Is there a way to create columns of a dataframe which contain lists directly without using nest()?

Also when trying to create the list to pass to do.call() using the dataframe columns, how do you create a list where the first element is the vector x, the second is the parameter a and the third is the parameter b? The follwing splits the list down the column:

mutate(df,my_list=list(x,data))
#   id               data                                my_list
# 1  1 1.316356, 2.662923          1, 2, 3, 4, 5, 6, 7, 8, 9, 10
# 2  2 1.059356, 2.723081 1.316356, 2.662923, 1.059356, 2.723081

Solution

  • Running nls2 using algorithm = "random-search" and all = TRUE and the specified maxiter will evaluate foo at maxiter random points and return starting_fits which are the fits at those points. It consists of a set of "nls" class objects evaluated at each of the randomly chosen starting values. It does not do an optimization from each of these starting values but just returns the "nls" object at each. That is, nls is not run. Now for each starting fit run nlsLM giving fits, a list of nlsLM fits and from that summarize them in data (a data frame with one row per run) and show the least.

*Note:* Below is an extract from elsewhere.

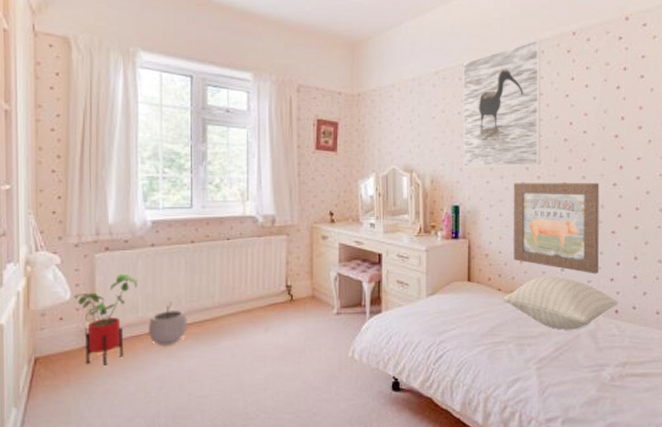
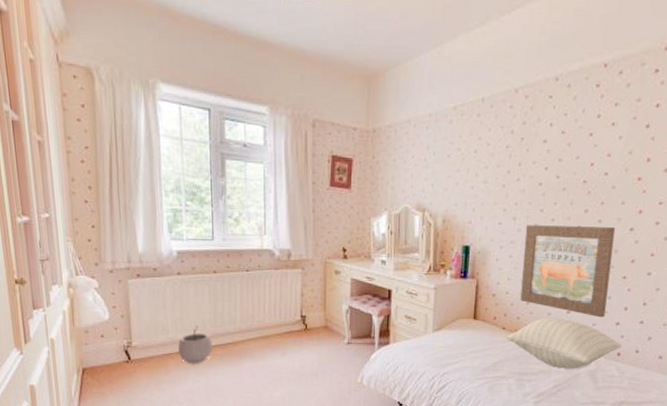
house plant: present [74,273,139,366] -> none [112,298,168,378]
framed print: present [463,39,541,168] -> none [477,72,569,208]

    If we only want to pick the best starting value and just run nlsLM once from that then use the alternate code near the end.

    library(nls2)
    
    fo <- y_obs ~ foo(x, a, b)
    starting_fits <- nls2(fo, algorithm = "random-search", 
     start = start_range, control = nls.control(maxiter = reps), all = TRUE)
    
    fits <- lapply(starting_fits, function(fit) nlsLM(fo, start = coef(fit)))
    
    data <- data.frame(RSS = sapply(fits, deviance), t(sapply(fits, coef)),
       start = t(sapply(starting_fits, coef)))
    # data$fits <- fits   # optional to store each row's fitted object in that row
    subset(data, RSS == min(RSS))   # minimum(s)
    

    giving:

           RSS        a        b  start.a  start.b
    2 706.3956 1.396616 7.226525 1.681819 2.768374
    

    R squared is used for linear regression. It is not valid for nonlinear regression. Residual sum of squares (RSS) is shown above instead.

    Alternately if you just want to pick out the best starting value and run nlsLM on that then just omit the all=TRUE argument from the nls2 call and do this. If you need the coefficients and RSS for later code then try coef(fit) and deviance(fit) .

    starting_fit <- nls2(fo, algorithm = "random-search", 
     start = start_range, control = nls.control(maxiter = reps))
    
    fit <- nlsLM(fo, start = coef(starting_fit))
    

    Note 1: If you are getting errors from nlsLM try replacing nlsLM(...) with try(nlsLM(...)). This will issue error messages (use try(..., silent = TRUE) if you don't want them) but will not stop processing.

    Note 2: I assume that the foo shown in the question is just an example and the real function is more complex. The foo shown is linear in the coefficients so one could use lm for it. No nonlinear optimization is needed.